Pulling User Data from Fosstodon

Blog IndexRolling ViewRSS

[linkstandalone]

I stopped using Facebook a while ago. Aside from the issues with privacy and free expression, it was a time sink, and the news feed only served as a source of unnecessary anger. However, I have been using the Mastodon instance Fosstodon lately. It's largely devoid of international news, I enjoy the community, and has a code of rules that suit my preferences.

I'm interested in how Fosstodon operates, when its members are the most active, and how often they interact with one another. As such, I've been playing with the Mastodon API, in order to pull statuses and user information from the server. While I'm not much for Python, the Mastodon.py library is an easy tool for interacting with the API. It only requires registering an application and logging in to your server.
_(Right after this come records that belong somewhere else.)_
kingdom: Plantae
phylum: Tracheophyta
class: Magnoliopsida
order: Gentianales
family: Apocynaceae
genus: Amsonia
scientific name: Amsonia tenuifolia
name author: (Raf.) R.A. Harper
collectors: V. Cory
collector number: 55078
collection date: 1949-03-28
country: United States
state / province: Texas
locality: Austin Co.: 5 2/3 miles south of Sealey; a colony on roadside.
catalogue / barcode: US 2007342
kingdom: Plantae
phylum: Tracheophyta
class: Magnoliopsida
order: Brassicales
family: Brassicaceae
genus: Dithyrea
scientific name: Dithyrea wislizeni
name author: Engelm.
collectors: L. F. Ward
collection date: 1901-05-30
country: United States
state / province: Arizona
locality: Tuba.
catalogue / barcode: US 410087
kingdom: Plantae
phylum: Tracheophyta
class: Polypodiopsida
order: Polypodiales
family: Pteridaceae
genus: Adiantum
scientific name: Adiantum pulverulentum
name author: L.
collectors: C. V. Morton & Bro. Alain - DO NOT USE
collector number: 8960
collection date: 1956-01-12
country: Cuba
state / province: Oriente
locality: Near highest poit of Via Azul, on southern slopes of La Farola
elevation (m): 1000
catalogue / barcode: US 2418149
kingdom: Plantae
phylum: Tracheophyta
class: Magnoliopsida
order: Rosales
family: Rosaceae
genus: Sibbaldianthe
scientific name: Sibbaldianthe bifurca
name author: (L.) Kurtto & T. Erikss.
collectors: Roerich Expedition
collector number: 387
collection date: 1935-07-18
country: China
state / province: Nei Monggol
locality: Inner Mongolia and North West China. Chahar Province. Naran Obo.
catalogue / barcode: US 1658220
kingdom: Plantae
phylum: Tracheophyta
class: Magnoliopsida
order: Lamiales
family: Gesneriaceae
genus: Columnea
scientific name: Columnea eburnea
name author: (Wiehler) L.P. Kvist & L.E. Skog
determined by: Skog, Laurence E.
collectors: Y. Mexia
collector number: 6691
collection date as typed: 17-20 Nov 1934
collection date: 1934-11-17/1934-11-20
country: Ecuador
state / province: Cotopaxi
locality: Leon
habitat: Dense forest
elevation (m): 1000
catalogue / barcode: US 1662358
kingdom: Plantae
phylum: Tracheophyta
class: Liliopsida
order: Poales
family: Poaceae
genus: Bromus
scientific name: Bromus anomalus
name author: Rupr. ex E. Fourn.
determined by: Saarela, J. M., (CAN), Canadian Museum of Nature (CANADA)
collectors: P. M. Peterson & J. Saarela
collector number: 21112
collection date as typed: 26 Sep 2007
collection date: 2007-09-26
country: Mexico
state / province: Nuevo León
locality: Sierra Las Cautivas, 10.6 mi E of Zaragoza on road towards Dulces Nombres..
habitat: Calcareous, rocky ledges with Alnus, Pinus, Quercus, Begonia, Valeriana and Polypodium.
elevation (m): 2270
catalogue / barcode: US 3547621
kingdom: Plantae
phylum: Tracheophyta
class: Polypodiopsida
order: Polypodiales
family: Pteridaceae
from mastodon import Mastodon

# create an application
Mastodon.create_app(
     'myapp',
     api_base_url = 'https://fosstodon.org',
     to_file = 'myapp_clientcred.secret'
)

# log in to our server
mastodon = Mastodon(
    client_id = 'myapp_clientcred.secret',
    api_base_url = 'https://fosstodon.org'
)
mastodon.log_in(
    'parker@pbanks.net',
    'aReallyGreatPassword',
    to_file = 'pytooter_usercred.secret'
)

After connecting to your instance, the mastodon.timeline() function pulls statuses from the home, local, or public timelines, or statuses with a given tag, starting from max_id. For me, each call returned the last 40 statuses, so I used the following loop to pull the last 50000 toots from the local timeline, from May 28, 2020 to February 7, 2021. Keep in mind there is a request limit of 300 per 5 minutes, so the time.sleep() funtion can be used to space out requests.


# request files from local timeline, starting at max_id
myFile=mastodon.timeline(timeline='local', max_id=105687600003001040, limit=40)
output=myFile

# use last status id at starting point for next request
myId=myFile[39]["id"]
for x in range(1249):
    myFile=mastodon.timeline(timeline='local', max_id=myId, limit=40)
    myId=myFile[39]["id"]
    output.extend(myFile)

The end result is a list of dictionaries that contain the time and content of each status, tags, number of replies, boosts, etc. Also nested within is a dictionary detailing the associated account, creation date, total followers, etc., that I pulled into a separate list. Given I am only insterested in the frequency and timing of toots, I also removed status tags, content, and other unnecessary information. Finally, I put each list into a pandas data frame and exported these to excel files.


# put account information into separate list
accounts = [output[0]['account']]
for d in output[1:]:
    accounts.extend([d['account']])

# remove unwanted fields
for d in output:
    for e in ['in_reply_to_account_id', 'spoiler_text','uri','favourited','reblogged',
	'muted','bookmarked','content','account','reblog','media_attachments',
	'mentions','emojis','card','poll','tags']: 
        d.pop(e, None)
for d in accounts:
    for e in ['username','display_name','note','url','avatar','avatar_static',
        'header','header_static','last_status_at','emojis','fields']: 
        d.pop(e, None)

#convert lists to data frames
import pandas
output = pandas.DataFrame(output)
accounts = pandas.DataFrame(accounts)

# delete time zone from status and account creation dates
dfPosts['created_at'] = dfPosts['created_at'].astype(str).str[:-6]
dfAccounts['created_at'] = dfAccounts['created_at'].astype(str).str[:-6]

# cast account id to string to prevent rounding errors
dfPosts['id'] = dfPosts['id'].astype(str)
dfPosts.to_excel("foss50k.xlsx")
dfAccounts.to_excel("account50k.xlsx")

CSV files containing the Fosstodon statuses from May 28, 2020 to February 7, 2021 and associated accounts are available here.